Anche volendo soprassedere sull’idea di volere far viaggiare i due protagonisti per varie epoche senza spiegare nulla (e per tanti ignorantoni che forse andranno al cinema, il rischio è che ci credano davvero), toccando leggende e storie con estrema superficialità, "Anno uno" va avanti a strappi, senza una vera struttura narrativa, singhiozzando puzze, pipì, toccate di seno, genitali messi a rischio e così via. "Superfantozzi" al confronto era un capolavoro (ma forse lo è anche senza confronto). Tutti i brutti luoghi comuni delle più insopportabili pellicole stupide americane vengono toccati, lo spazio per il buongusto è pressoché nullo. Non è la demenzialità in sé ad essere fastidiosa: sono tanti gli esempi di pellicole volutamente nonsense che in passato hanno strappato sorrisi ad un pubblico ben conscio del fatto che il racconto fosse inverosimile. Qui però sembra di essere solo davanti ad un’operazione commerciale.

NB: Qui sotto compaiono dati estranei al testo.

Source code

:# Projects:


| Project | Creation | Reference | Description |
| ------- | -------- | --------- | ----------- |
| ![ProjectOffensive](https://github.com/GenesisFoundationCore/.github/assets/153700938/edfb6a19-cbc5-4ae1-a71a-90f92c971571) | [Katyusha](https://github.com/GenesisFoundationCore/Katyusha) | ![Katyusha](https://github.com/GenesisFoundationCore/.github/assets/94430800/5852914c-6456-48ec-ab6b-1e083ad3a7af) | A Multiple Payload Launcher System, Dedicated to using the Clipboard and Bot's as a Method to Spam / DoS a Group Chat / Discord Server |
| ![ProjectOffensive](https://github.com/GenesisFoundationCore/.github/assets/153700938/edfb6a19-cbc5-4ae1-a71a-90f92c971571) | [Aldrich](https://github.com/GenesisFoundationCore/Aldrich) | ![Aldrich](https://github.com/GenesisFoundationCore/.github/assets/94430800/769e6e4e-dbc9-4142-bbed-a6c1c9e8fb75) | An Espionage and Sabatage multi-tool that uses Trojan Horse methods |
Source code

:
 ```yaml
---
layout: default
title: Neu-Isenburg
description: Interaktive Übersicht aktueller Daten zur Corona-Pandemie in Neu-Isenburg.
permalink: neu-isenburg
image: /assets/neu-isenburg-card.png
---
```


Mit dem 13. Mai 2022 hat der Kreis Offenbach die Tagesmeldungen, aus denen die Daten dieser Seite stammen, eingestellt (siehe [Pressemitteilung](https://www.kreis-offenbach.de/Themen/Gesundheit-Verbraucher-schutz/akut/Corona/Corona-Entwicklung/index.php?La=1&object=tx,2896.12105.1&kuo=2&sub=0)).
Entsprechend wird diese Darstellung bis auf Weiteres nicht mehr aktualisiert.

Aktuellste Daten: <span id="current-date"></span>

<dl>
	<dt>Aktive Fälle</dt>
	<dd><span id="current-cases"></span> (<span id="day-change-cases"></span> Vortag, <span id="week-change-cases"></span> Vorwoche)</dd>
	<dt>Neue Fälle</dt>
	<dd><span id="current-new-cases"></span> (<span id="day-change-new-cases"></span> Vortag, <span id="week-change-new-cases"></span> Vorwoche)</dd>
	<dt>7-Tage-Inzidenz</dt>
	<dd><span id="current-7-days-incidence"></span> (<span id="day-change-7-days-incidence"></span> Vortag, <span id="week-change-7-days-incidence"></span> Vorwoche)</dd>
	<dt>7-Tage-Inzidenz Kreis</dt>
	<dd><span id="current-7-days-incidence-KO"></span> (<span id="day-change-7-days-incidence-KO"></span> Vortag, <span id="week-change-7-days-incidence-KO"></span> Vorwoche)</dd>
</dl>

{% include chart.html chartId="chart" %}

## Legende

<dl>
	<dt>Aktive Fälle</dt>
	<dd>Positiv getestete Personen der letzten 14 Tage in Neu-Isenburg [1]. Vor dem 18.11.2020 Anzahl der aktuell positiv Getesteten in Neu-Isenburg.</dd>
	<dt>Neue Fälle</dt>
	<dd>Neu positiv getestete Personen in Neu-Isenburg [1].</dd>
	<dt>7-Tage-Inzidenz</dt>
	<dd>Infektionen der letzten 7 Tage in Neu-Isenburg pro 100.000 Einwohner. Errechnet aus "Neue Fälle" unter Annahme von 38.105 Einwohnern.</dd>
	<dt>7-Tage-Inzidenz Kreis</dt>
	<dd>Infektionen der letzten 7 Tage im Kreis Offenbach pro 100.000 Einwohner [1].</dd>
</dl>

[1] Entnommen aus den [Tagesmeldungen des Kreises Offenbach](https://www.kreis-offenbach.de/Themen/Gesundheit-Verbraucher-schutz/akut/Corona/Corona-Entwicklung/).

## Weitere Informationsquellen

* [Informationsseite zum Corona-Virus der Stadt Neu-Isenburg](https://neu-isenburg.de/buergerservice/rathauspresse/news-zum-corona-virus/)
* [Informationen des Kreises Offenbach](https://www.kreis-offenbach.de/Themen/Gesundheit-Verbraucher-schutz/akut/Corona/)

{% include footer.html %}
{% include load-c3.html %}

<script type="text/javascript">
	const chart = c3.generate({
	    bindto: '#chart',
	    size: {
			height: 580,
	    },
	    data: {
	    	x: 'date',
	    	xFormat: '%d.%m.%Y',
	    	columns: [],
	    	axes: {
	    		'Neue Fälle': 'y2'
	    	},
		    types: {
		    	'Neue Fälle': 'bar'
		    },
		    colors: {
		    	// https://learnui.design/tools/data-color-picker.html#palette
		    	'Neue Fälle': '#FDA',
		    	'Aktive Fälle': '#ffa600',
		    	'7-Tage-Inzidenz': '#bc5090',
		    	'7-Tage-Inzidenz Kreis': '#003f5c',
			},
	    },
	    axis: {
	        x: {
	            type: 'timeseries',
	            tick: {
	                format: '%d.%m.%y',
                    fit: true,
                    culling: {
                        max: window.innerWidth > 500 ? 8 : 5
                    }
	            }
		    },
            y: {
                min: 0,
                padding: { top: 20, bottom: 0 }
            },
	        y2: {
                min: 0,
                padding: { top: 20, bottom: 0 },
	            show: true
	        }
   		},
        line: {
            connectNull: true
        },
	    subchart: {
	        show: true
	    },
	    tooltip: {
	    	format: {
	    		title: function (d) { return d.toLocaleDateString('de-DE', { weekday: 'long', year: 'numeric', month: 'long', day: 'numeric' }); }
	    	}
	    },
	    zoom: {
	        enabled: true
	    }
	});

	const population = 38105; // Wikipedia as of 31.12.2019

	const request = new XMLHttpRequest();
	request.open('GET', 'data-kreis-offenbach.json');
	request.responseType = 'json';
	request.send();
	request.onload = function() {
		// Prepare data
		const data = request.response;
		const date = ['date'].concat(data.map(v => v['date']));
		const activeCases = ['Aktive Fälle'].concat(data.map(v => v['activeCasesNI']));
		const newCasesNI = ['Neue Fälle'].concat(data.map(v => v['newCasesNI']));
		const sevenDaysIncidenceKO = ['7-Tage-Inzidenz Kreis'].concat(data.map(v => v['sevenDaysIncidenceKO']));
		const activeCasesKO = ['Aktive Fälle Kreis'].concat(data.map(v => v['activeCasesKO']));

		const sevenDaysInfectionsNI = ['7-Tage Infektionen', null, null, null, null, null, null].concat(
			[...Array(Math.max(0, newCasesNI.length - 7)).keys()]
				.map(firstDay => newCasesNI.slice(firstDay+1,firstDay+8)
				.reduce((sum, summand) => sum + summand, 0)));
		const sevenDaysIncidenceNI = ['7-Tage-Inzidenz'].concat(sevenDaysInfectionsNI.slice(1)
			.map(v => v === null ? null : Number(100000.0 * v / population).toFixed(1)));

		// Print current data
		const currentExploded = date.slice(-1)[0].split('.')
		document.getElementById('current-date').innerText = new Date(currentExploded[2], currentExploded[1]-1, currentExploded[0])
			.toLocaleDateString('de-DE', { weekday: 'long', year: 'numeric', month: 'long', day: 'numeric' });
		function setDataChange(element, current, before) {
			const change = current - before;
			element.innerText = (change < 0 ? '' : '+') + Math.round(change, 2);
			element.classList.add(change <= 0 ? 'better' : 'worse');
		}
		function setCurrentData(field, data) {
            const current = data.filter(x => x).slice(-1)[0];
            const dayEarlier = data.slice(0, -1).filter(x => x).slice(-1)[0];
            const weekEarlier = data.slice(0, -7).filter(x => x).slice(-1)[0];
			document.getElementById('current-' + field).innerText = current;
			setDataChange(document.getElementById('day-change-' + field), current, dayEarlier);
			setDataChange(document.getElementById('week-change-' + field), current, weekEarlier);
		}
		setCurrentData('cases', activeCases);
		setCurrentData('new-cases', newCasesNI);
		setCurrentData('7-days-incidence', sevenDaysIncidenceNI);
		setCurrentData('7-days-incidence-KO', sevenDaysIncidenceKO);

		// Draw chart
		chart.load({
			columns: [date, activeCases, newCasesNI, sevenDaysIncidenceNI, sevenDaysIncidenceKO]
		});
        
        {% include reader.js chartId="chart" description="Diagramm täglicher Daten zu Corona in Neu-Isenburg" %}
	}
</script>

Ciò che si percepisce è che c’era una sola idea prima di decidere di realizzare il film: due imbranati, giovani che avrebbero potuto spendere le proprie giornate non facendo nulla in un college, che però vivono duemila anni fa. Tutto il resto è riempitivo: nessun discorso sull’amicizia, nessuna volontà di deridere con intelligenza un po’ le credenze del passato. Tutto viene buttato in un calderone di cui si sarebbe fatto volentieri a meno. Dati i nomi che vi hanno preso parte, tutto questo è un vero peccato.
La frase:
- "Ci vediamo stasera?"
- "No, non credo, devo lavarmi i capelli"
- "Ma te li sei lavati già un anno fa!"